=== MATERIAL PROVIDED ===
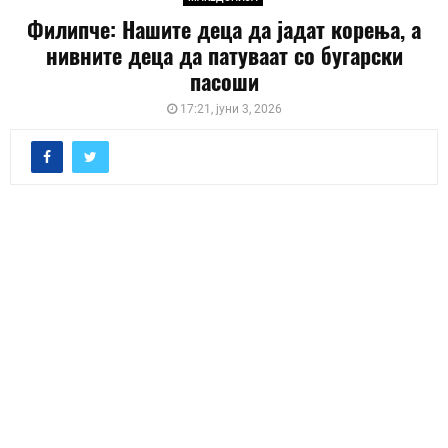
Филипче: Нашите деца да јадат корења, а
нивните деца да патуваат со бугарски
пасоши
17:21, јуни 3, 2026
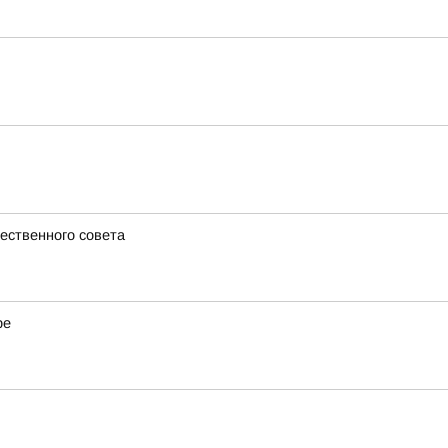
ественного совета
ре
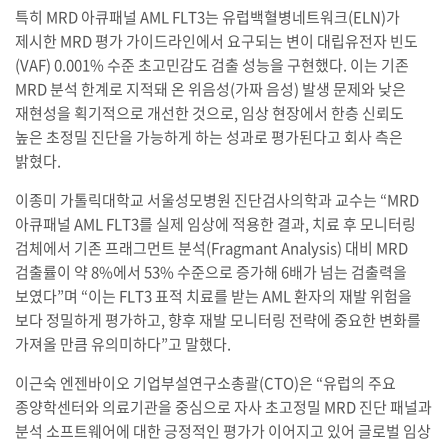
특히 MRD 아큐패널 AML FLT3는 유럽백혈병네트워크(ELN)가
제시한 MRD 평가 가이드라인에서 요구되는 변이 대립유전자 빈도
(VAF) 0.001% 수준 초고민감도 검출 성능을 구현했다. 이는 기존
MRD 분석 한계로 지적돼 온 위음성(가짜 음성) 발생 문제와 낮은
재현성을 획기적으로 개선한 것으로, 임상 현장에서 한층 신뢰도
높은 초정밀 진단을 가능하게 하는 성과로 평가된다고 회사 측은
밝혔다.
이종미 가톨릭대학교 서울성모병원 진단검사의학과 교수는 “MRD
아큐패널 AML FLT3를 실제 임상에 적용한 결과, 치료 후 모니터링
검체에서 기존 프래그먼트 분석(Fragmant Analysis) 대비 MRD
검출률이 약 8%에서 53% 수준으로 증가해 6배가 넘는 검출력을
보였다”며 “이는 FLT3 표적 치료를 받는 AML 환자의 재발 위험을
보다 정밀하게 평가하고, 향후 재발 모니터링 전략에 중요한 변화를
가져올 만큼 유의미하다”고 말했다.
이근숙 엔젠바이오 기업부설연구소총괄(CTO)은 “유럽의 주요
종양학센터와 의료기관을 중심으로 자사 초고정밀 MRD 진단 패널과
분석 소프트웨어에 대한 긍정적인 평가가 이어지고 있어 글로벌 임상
===
=== MATERIAL PROVIDED ===
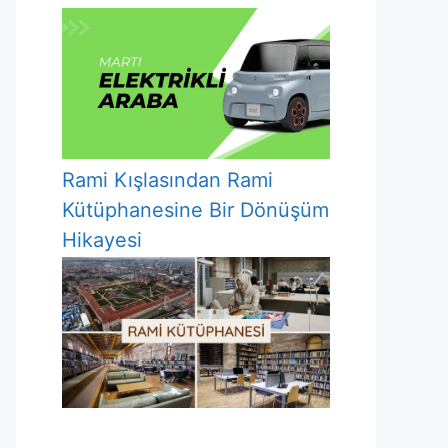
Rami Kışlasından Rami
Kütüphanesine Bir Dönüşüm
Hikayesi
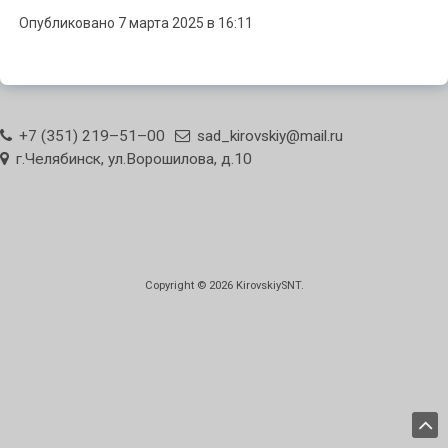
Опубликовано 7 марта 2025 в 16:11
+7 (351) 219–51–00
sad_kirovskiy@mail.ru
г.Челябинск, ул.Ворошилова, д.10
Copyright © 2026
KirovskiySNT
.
===
TASK REQUIREMENTS:
Report every line of the records above that contains the string "деца", copying each such line in full. Case counts.

ANSWER FOR THIS EXERCISE:
Филипче: Нашите деца да јадат корења, а
нивните деца да патуваат со бугарски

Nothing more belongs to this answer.